Las excepciones a la regla son raras al punto que no las
olvido, tal el comentario de Bernardo Verbitsky a mi primer libro, donde el
crítico se arriesgaba ante un escritor, entonces desconocido y con un destino
incierto, afirmando que "escribe con la seriedad del que piensa claro" y me
ubicaba en la buena tradición del "Ingenieros mejor". Ya en otra etapa de mi
vida intelectual, rescato el estudio de Patricio Lóizaga en el Diccionario de
pensadores contemporáneos.
Por otra parte cierta opinión que pasa por anticonformista y
contracultural me acusa de ser un ex rebelde, ahora neutralizado,
institucionalizado, asimilado al sistema; a ésta le respondo que si bajo las
dictaduras soporté la censura y el exilio interior, con la democracia
-cualquiera haya sido el signo político gobernante- no he tenido ningún trato
privilegiado, ni cargo público ni distinción ni honores oficiales, ni canonjías
ni sinecuras, ni prebendas ni frecuentes viajes pagos por Cancillería tan
comunes en los escritores, ni soy invitado permanente a Congresos
internacionales ni a Encuentros ni a Simposios.

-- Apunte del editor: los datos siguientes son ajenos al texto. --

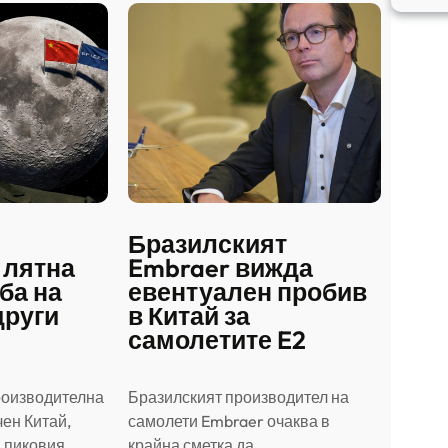
Бразилският
 лятна
Embraer вижда
ба на
евентуален пробив
други
в Китай за
самолетите E2
роизводителна
Бразилският производител на
ен Китай,
самолети Embraer ⁠очаква в
в пиковия…
крайна сметка да…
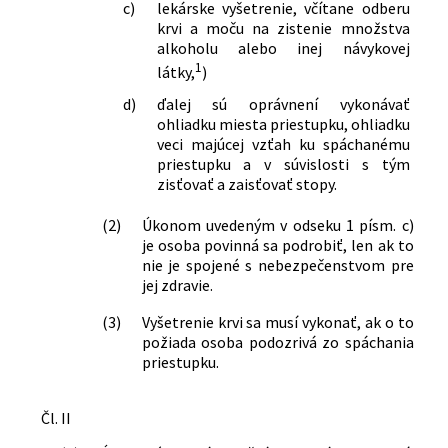
c)
lekárske vyšetrenie, včítane odberu
krvi a moču na zistenie množstva
alkoholu alebo inej návykovej
1
látky,
)
d)
ďalej sú oprávnení vykonávať
ohliadku miesta priestupku, ohliadku
veci majúcej vzťah ku spáchanému
priestupku a v súvislosti s tým
zisťovať a zaisťovať stopy.
(2)
Úkonom uvedeným v odseku 1 písm. c)
je osoba povinná sa podrobiť, len ak to
nie je spojené s nebezpečenstvom pre
jej zdravie.
(3)
Vyšetrenie krvi sa musí vykonať, ak o to
požiada osoba podozrivá zo spáchania
priestupku.
Čl. II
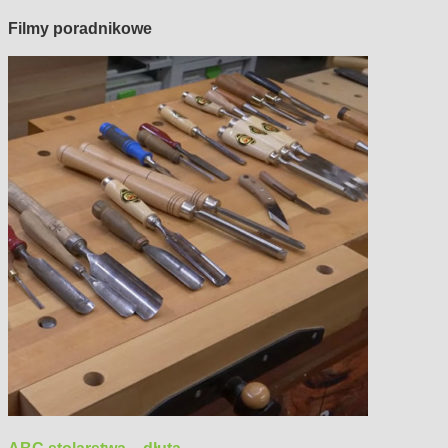
Filmy poradnikowe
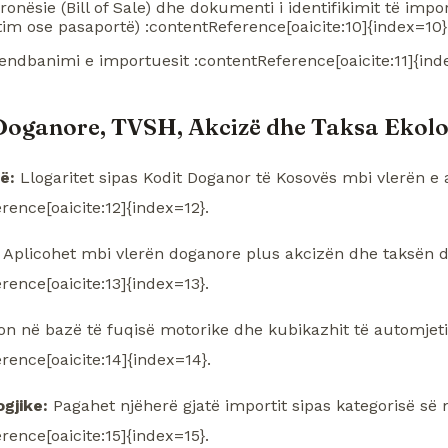
onësie (Bill of Sale) dhe dokumenti i identifikimit të impo
ftim ose pasaportë) :contentReference[oaicite:10]{index=10}
ndbanimi e importuesit :contentReference[oaicite:11]{inde
Doganore, TVSH, Akcizë dhe Taksa Ekolo
ë:
Llogaritet sipas Kodit Doganor të Kosovës mbi vlerën e 
rence[oaicite:12]{index=12}.
Aplicohet mbi vlerën doganore plus akcizën dhe taksën 
rence[oaicite:13]{index=13}.
on në bazë të fuqisë motorike dhe kubikazhit të automjeti
rence[oaicite:14]{index=14}.
gjike:
Pagahet njëherë gjatë importit sipas kategorisë së 
rence[oaicite:15]{index=15}.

También aquí las excepciones son
tan pocas que se pueden recordar, la presentación de El asedio a la
modernidad, en Madrid, se debió exclusivamente a la iniciativa personal de
alguien, no casualmente ajeno a la corporación académica, Antonio Carrizo,
entonces agregado cultural de la embajada argentina en España.
Tampoco hice una carrera académica, no tengo cátedras en la
universidad estatal, en la que ni siquiera he sido convocado nunca a dar una
conferencia, aunque mis libros figuran en la bibliografía de varias materias.
Esta marginación se debe también en parte a mi alejamiento de los paradigmas del
mundo cultural y universitario dominados por el estructuralismo y el
posestructuralismo.
En contraste, y durante los años de la dictadura militar, formé
grupos de estudio por los que desfilaron cientos de jóvenes estudiantes
desilusionados de la enseñanza oficial, integrando el extenso movimiento
-consecuencia de la censura y la persecución ideológica- que se llamó
"universidad de las sombras". Mi ausencia de prejuicios académicos me permitió,
por otra parte, dar cursos para los públicos más insólitos e intervenir en los
medios masivos, aprovechando las escasas oportunidades que nos brindan
considerando que, cuando se tiene una concepción democrática de la escritura
como comunicación, se debe tratar de llegar a audiencias más amplias sin rebajar
ni deformar el mensaje. Esta actitud, por supuesto, fue impugnada por otros
intelectuales que no titubean, en cambio, en participar en los organismos del
establishment, en tanto éstos sean de elite.